A suspicion of negligence bleeds through every fabric of Ace Banana. Most people with an operating familiarity of the English language will be able to sense a poor localization. Ace Banana tests this thesis by frequently confusing an article’s relationship with a noun and deploying other unnatural turns of phrase. The dialogue, when it’s not struggling to space itself properly or remain confined to its text bubble, occasionally doesn’t match the voice over. Demanding a coherent narrative from a bow-and-arrow simulator is silly, but Ace Banana’s pitiful localization is outclassed by most thirty-year-old Nintendo Entertainment System games.
Ace Banana also doesn’t feel like it was completely finished before it was stocked for sale. When monkeys arrive by rollercoaster into your base, they’re frozen in a static animation that looks like someone used a mouse to drag them across the screen and deploy them near your banana stash.
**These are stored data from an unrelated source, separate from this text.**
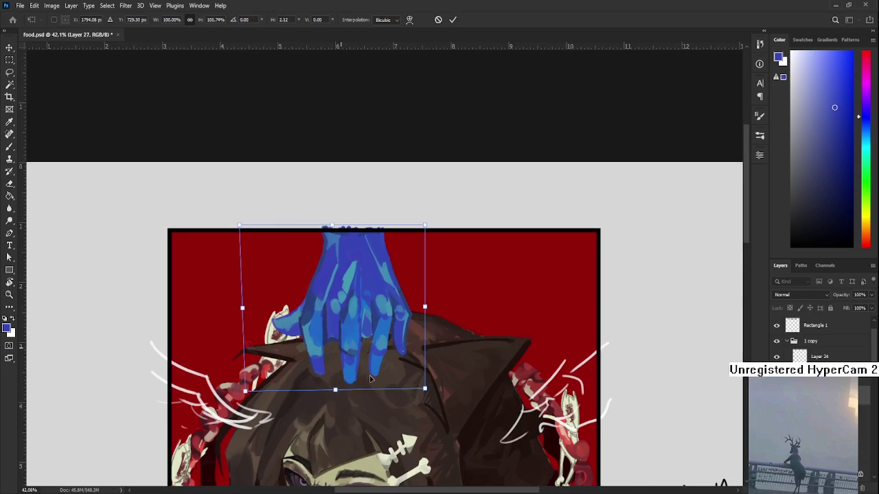
key("Return")
key("e")
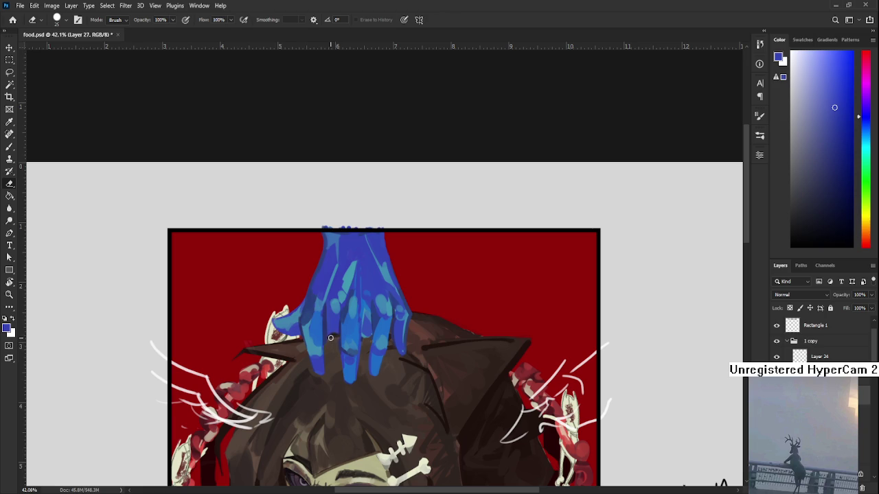
Step: With the Brush, sample three darker blues from the hand's shadows, then switch to the Eraser
key("b")
left_click(367, 324, "alt")
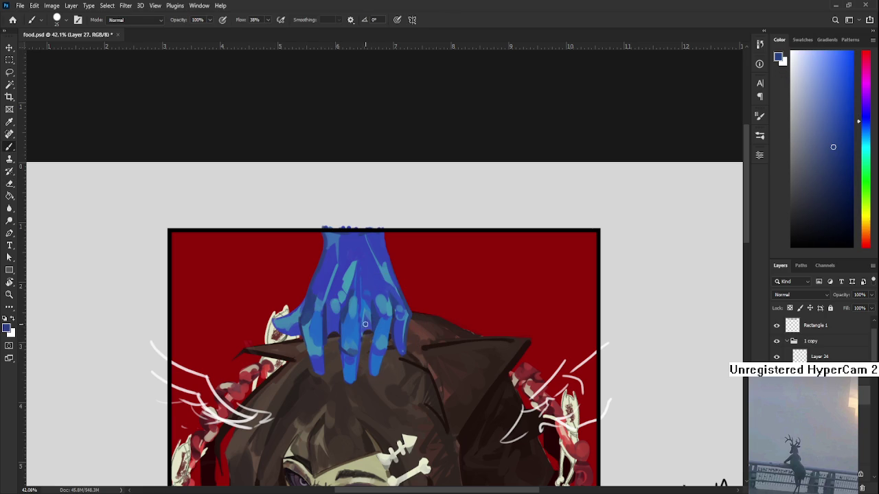
left_click(328, 325, "alt")
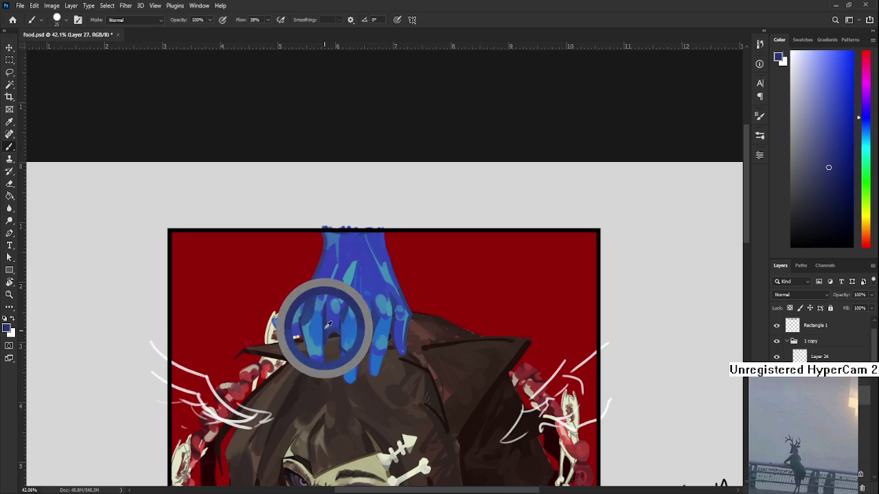
left_click(369, 329, "alt")
key("e")
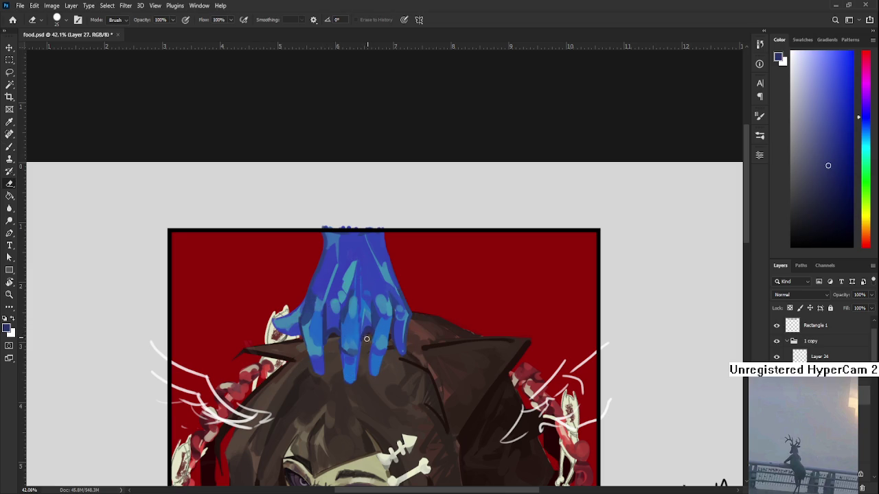
scroll(396, 321, "down", 2)
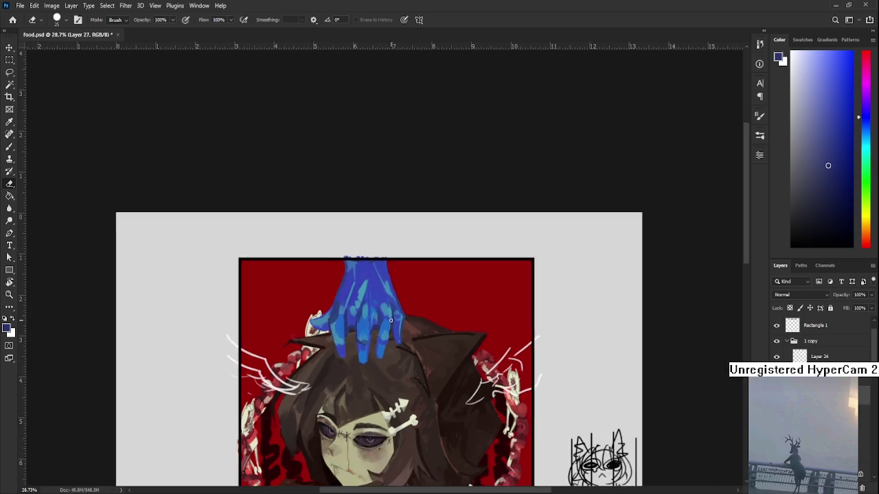
Step: Zoom out to review the whole figure, then sample a lighter colour from the hand
scroll(405, 302, "down", 2)
scroll(407, 291, "up", 1)
scroll(385, 302, "up", 1)
scroll(357, 316, "up", 1)
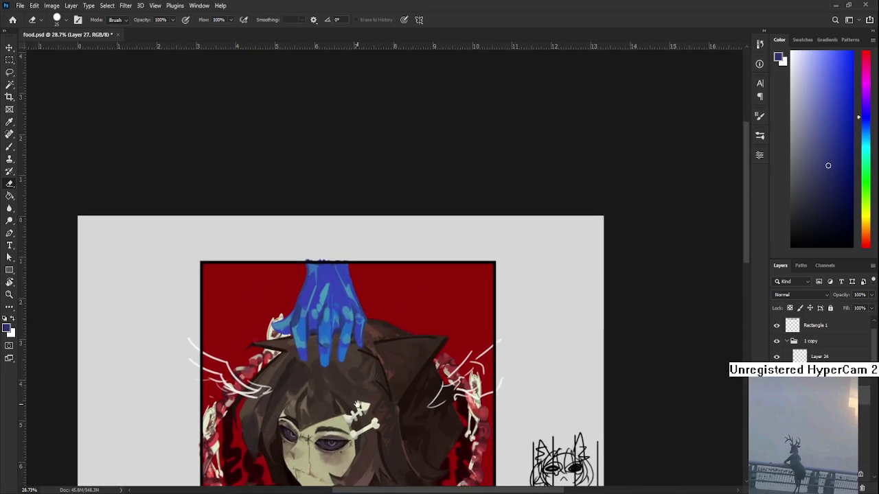
scroll(328, 330, "up", 1)
scroll(328, 330, "up", 1)
key("b")
left_click(308, 314, "alt")
left_click(310, 321, "alt")
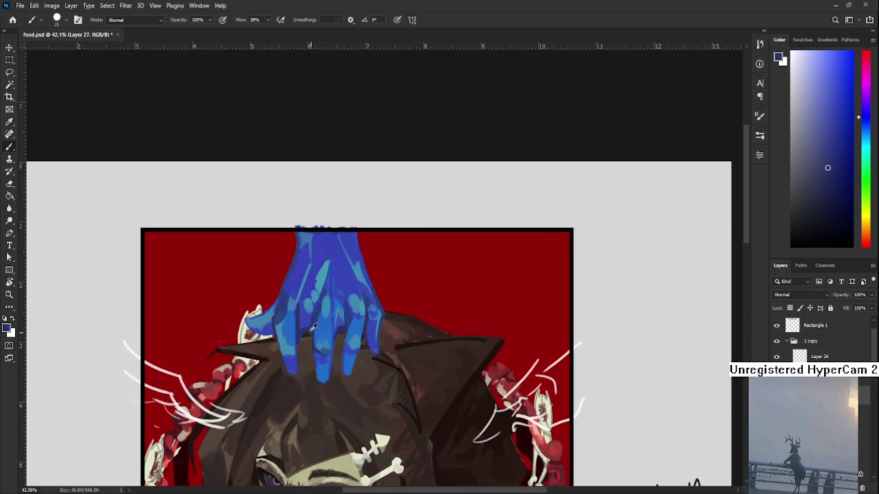
Step: Re-centre the hand in view and select the Hue/Saturation 2 adjustment's mask
scroll(309, 330, "down", 1)
scroll(308, 329, "down", 2)
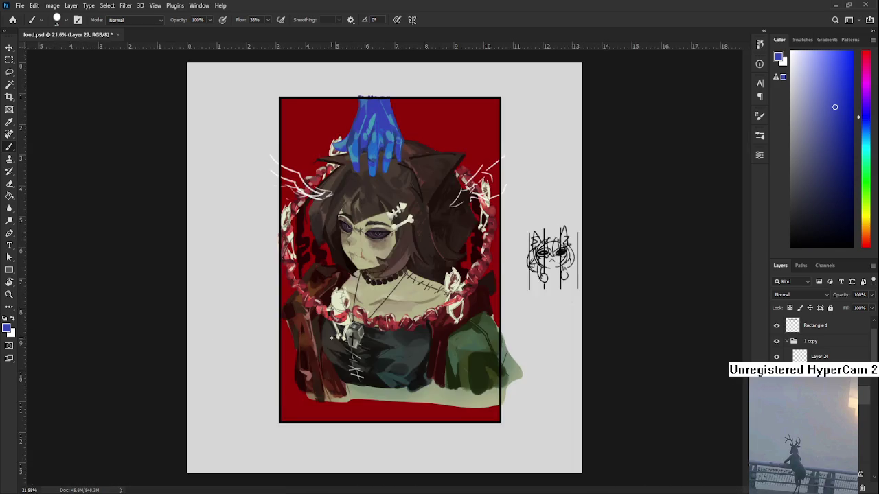
scroll(395, 291, "up", 2)
left_click_drag(396, 291, 374, 412)
scroll(370, 418, "up", 1)
scroll(369, 417, "down", 2)
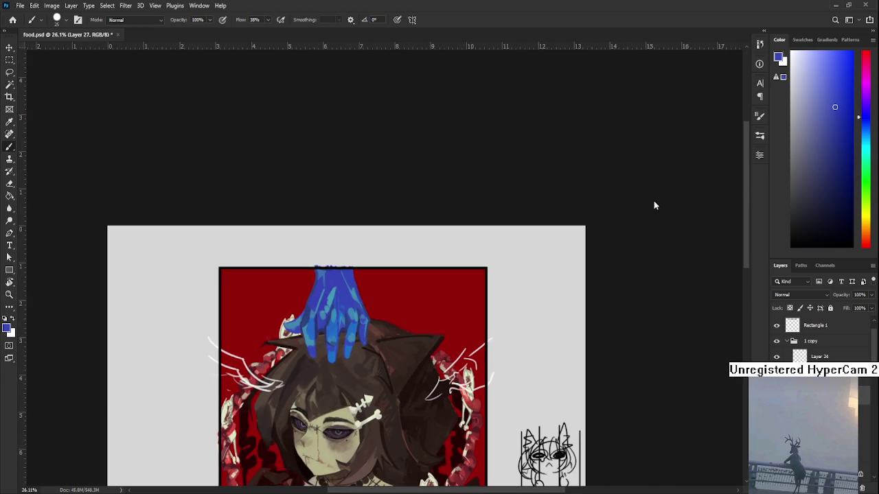
scroll(412, 261, "up", 3)
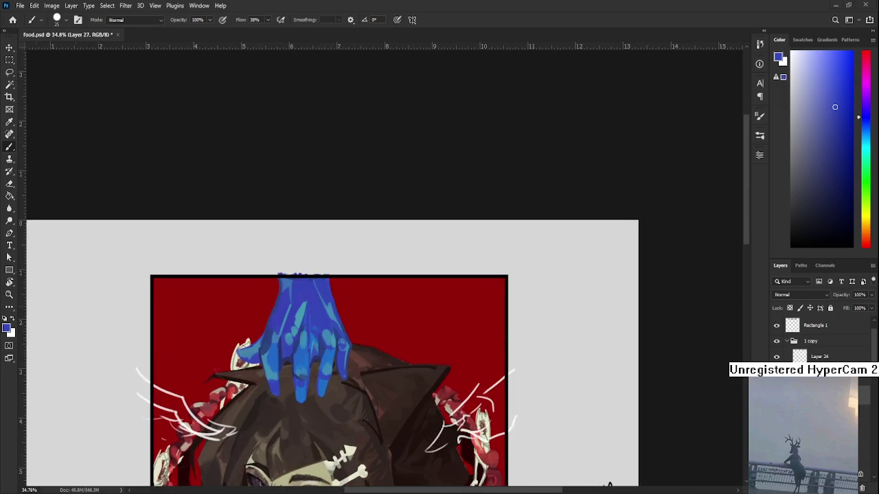
scroll(370, 295, "up", 3)
left_click_drag(353, 385, 396, 351)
Along the same lines, acquiring power-ups involves said power-up advancing toward your face and becoming frighteningly large until it enters your head and disappears. Ace Banana is missing several levels of refinement from what I hope to assume was the original plan.
Power-ups, earned bonuses intended to provide you with an advantage, are also dubious. Sometimes when you take down a monkey, a brightly colored object with an aura will appear. These are modifiers intended to enhance your attacks. One time I got a rock tied to my plunger that wiped out distance shots and sunk to the ground instantly. Another time I got a triple arrow shot that proceeded to shoot around anything I fired it at. For reasons I can’t explain, at one point my plunger turned into a fish and appeared to not damage monkeys. There is a reasonable possibility that these, like the monkey that flies in your face and sticks to your field of view, were intended to be a hilarious disadvantage, but most are neither fun to see nor overcome. Annoying the player is not a viable gameplay mechanic.
Imagine Ace Banana being your first time in virtual reality. Picture finally affording the hardware to transpose yourself to another world and, somehow, Ace Banana is your first encounter. Visualize the crushing disappointment of controls that do not function properly, the realization that you are playing an untended facsimile of a vacant design plan, and the nausea implicit in a game that cannot permeate basic hardware qualifications despite no observable risk in its fabrication.
Pretend you’re the victim of the cynical mob of indifference that sold Ace Banana and see why some fear that virtual reality may be undone by careless artifacts of the mobile market.